Dataset items
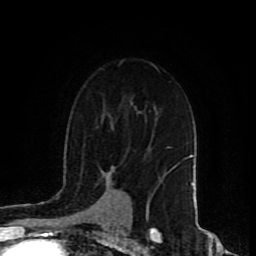
Breast MRI (dynamic contrast-enhanced), one axial slice. Position 59 of 80 along the scan axis. Cropped to one breast. Dynamic contrast-enhanced series, time point 2 of 9 at this slice position (early post-contrast). 1.5 T. TE 4.2 ms, TR 7 ms. 2 mm slice thickness. 256 × 256 image matrix, field of view 165 × 165 mm. Female patient.
Structures marked on this image (semi-automatic segmentation, software-assisted and operator-edited):
- enhancing-tissue mask used for the functional tumour volume (all voxels passing the contrast-enhancement thresholds inside the analysis volume; usually the tumour): bounding box (x1, y1, x2, y2) in pixels: (110, 172, 161, 182)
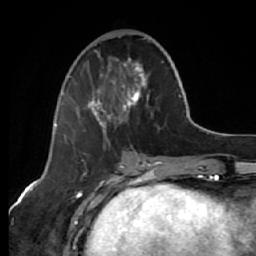
Breast MRI (dynamic contrast-enhanced), one axial slice; slice 24 of 64 in the series (ordered by position); cropped to one breast; dynamic contrast-enhanced series, time point 2 of 7 at this slice position (early post-contrast); 1.5 T; TE 2.6 ms, TR 5.7 ms; 2.5 mm slice thickness; 256 × 256 image matrix. Female patient.
Annotated regions visible in this slice (semi-automatic segmentation, software-assisted and operator-edited):
- enhancing-tissue mask used for the functional tumour volume (all voxels passing the contrast-enhancement thresholds inside the analysis volume; usually the tumour): box from (x=64, y=38) to (x=147, y=139) px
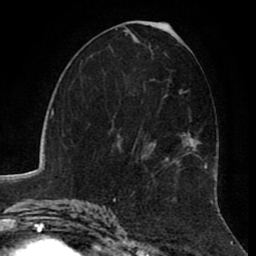
Breast MRI (dynamic contrast-enhanced), one axial slice. Position 45 of 80 along the scan axis. Cropped to one breast. Dynamic contrast-enhanced series, time point 2 of 8 at this slice position (early post-contrast). 1.5 T. TE 2.6 ms, TR 5.6 ms. 2 mm slice thickness. 256 × 256 image matrix, field of view 170 × 170 mm. Female patient.
Annotated regions visible in this slice (semi-automatic segmentation, software-assisted and operator-edited):
- enhancing-tissue mask used for the functional tumour volume (all voxels passing the contrast-enhancement thresholds inside the analysis volume; usually the tumour): bounding box [x1, y1, x2, y2] px = [132, 86, 208, 184]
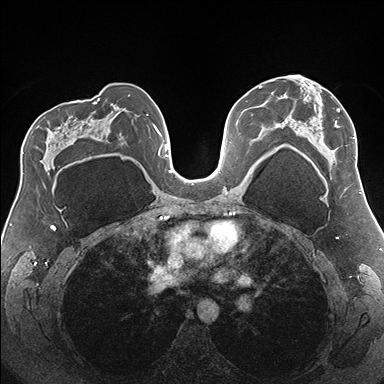
Breast MRI (dynamic contrast-enhanced), one axial slice. Dynamic contrast-enhanced series, time point 2 of 7 at this slice position (early post-contrast). 1.5 T. TE 1.5 ms, TR 4.1 ms. 384 × 384 image matrix. Female patient.
Structures marked on this image (semi-automatic segmentation, software-assisted and operator-edited):
- enhancing-tissue mask used for the functional tumour volume (all voxels passing the contrast-enhancement thresholds inside the analysis volume; usually the tumour): bounding box [x1, y1, x2, y2] px = [279, 75, 356, 179]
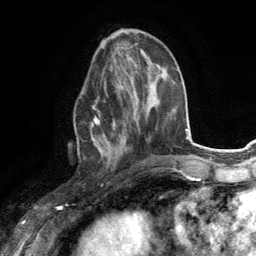
Breast MRI (dynamic contrast-enhanced), one axial slice. Slice 52 of 134 in the series (ordered by position). Cropped to one breast. Dynamic contrast-enhanced series, time point 2 of 6 at this slice position (early post-contrast). 3 T. TE 2.8 ms, TR 7.2 ms. 1.2 mm slice thickness. 256 × 256 image matrix, field of view 180 × 180 mm. Female patient.
Annotated regions visible in this slice (semi-automatic segmentation, software-assisted and operator-edited):
- enhancing-tissue mask used for the functional tumour volume (all voxels passing the contrast-enhancement thresholds inside the analysis volume; usually the tumour): bounding box [x1, y1, x2, y2] px = [90, 83, 128, 155]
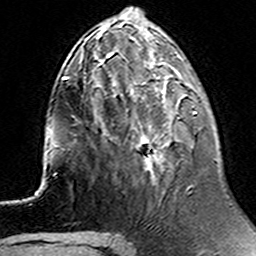
Breast MRI (dynamic contrast-enhanced), one axial slice; slice 50 of 160 in the series (ordered by position); cropped to one breast; dynamic contrast-enhanced series, time point 2 of 6 at this slice position (early post-contrast); 3 T; TE 4.6 ms, TR 7.4 ms; 256 × 256 image matrix, field of view 144 × 144 mm. Female patient.
Annotated regions visible in this slice (semi-automatic segmentation, software-assisted and operator-edited):
- enhancing-tissue mask used for the functional tumour volume (all voxels passing the contrast-enhancement thresholds inside the analysis volume; usually the tumour): bounding box (x1, y1, x2, y2) in pixels: (132, 73, 197, 176)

- YOUR GOAL -
Output exactly those lines of the data above that run from the line with "256 image matrix. Female patient." up to and including the line with "86, 208, 184]". No pictures go in.

- EXERCISE OUTPUT -
Breast MRI (dynamic contrast-enhanced), one axial slice; slice 24 of 64 in the series (ordered by position); cropped to one breast; dynamic contrast-enhanced series, time point 2 of 7 at this slice position (early post-contrast); 1.5 T; TE 2.6 ms, TR 5.7 ms; 2.5 mm slice thickness; 256 × 256 image matrix. Female patient.
Annotated regions visible in this slice (semi-automatic segmentation, software-assisted and operator-edited):
- enhancing-tissue mask used for the functional tumour volume (all voxels passing the contrast-enhancement thresholds inside the analysis volume; usually the tumour): box from (x=64, y=38) to (x=147, y=139) px
Breast MRI (dynamic contrast-enhanced), one axial slice. Position 45 of 80 along the scan axis. Cropped to one breast. Dynamic contrast-enhanced series, time point 2 of 8 at this slice position (early post-contrast). 1.5 T. TE 2.6 ms, TR 5.6 ms. 2 mm slice thickness. 256 × 256 image matrix, field of view 170 × 170 mm. Female patient.
Annotated regions visible in this slice (semi-automatic segmentation, software-assisted and operator-edited):
- enhancing-tissue mask used for the functional tumour volume (all voxels passing the contrast-enhancement thresholds inside the analysis volume; usually the tumour): bounding box [x1, y1, x2, y2] px = [132, 86, 208, 184]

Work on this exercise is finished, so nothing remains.